Brasilia: Order & Progress
Brasilia is Brazil’s gleaming vision of the future—a stark white metropolis shining amid the green plains and woodlands of the Planalto Central.
This city exemplifies the “order and progress” celebrated in motto on the national flag.
Brasilia replaced Rio as the federal capital in 1960—a move designed to populate the interior and bring regional neutrality to the country’s government.
Brasilia embodies the 20th-century principles of urbanism on a massive scale.

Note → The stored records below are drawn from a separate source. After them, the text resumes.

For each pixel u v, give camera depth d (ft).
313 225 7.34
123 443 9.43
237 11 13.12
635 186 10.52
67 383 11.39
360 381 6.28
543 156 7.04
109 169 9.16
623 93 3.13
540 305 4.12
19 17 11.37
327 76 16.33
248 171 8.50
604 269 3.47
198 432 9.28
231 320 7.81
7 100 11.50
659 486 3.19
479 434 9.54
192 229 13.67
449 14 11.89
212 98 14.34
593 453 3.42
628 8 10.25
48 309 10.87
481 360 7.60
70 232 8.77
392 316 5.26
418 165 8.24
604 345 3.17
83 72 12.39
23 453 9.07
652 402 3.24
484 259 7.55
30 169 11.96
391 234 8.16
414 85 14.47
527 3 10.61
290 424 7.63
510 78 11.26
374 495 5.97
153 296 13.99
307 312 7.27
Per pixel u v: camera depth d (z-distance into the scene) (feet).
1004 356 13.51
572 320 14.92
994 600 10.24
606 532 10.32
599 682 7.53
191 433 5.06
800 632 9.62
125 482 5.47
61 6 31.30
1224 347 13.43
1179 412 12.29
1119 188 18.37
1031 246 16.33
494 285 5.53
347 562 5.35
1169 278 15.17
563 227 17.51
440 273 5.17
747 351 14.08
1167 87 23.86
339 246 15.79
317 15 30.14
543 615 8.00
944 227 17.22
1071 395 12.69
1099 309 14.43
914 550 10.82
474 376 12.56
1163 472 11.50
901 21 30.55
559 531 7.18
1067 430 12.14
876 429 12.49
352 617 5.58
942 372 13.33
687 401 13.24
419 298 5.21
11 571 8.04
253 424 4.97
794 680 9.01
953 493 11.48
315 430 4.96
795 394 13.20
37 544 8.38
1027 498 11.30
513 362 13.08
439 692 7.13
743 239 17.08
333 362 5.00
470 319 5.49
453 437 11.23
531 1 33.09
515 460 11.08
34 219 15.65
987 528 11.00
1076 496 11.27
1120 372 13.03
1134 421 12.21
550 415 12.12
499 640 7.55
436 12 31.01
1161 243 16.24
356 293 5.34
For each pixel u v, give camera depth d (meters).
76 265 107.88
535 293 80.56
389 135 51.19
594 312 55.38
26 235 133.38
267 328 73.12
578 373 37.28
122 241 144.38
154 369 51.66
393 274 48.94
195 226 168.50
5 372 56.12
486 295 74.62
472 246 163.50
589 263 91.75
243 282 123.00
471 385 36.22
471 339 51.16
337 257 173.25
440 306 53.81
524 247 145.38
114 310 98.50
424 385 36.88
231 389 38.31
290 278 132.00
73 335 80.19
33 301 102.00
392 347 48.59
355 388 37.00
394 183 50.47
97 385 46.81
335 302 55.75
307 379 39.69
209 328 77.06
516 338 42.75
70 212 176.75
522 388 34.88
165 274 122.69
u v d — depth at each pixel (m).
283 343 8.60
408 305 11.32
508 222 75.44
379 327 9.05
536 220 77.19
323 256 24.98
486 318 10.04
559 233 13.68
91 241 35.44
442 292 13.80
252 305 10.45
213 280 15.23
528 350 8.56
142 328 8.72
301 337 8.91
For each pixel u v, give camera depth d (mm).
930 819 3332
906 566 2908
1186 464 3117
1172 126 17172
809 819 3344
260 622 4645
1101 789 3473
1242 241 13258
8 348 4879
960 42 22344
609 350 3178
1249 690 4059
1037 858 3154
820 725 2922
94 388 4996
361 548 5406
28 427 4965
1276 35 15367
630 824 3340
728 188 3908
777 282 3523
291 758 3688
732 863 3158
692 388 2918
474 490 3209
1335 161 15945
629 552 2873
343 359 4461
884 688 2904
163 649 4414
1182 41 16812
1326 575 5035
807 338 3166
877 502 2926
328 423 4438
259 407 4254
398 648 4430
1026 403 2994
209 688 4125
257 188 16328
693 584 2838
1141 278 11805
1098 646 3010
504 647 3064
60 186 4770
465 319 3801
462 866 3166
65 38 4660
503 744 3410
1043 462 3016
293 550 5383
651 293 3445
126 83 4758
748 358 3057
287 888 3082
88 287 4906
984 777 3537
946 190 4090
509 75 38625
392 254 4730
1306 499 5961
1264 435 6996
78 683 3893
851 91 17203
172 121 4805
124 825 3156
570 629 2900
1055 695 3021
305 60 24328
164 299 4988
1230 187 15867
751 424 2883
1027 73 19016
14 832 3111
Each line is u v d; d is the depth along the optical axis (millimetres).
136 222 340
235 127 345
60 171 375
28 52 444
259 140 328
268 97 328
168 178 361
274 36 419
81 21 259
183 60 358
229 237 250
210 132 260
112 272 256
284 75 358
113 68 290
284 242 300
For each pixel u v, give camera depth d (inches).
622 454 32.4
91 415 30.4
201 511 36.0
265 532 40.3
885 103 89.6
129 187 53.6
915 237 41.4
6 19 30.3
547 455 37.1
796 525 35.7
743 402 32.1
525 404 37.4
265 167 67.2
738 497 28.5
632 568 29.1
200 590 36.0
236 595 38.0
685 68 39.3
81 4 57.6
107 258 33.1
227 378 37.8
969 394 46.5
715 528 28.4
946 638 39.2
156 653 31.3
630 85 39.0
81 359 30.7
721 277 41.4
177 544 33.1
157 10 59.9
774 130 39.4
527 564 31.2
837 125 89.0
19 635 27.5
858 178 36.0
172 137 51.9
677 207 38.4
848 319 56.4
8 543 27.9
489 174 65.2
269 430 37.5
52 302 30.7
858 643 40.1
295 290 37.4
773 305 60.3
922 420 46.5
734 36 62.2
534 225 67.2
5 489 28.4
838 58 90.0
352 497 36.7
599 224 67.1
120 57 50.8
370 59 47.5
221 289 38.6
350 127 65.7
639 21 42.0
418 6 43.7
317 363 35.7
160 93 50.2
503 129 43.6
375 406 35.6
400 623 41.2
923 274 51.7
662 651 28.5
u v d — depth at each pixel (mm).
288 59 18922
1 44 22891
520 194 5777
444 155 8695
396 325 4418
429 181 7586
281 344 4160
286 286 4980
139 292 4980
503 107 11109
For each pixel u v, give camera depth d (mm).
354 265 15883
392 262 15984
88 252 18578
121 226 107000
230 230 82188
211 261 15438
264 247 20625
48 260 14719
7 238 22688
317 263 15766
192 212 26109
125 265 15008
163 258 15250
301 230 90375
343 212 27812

The city was planned by Lucio Costa, who laid out the central thoroughfares in the shape of a bird in flight. Many of the Brasilia’s public buildings were designed by famed architect Oscar Niemeyer.
His accomplishments include the National Congress, National Library, Presidential Palace, National Museum, and Cathedral of Brasilia.
Brasilia was inscribed in the UNESCO World Heritage list in 1987, in honor of its architectural treasures.
Brasilia’s climate is tropical, with year-round highs in the 90s and lows around 60°F. Rain is more common in the winter months of November to March.
“It is not the right angle that attracts me, nor the straight line, hard and inflexible, created by man. What attracts me is the free and sensual curve—the curve that I find in the mountains of my country, in the sinuous course of its rivers, in the body of the beloved woman.”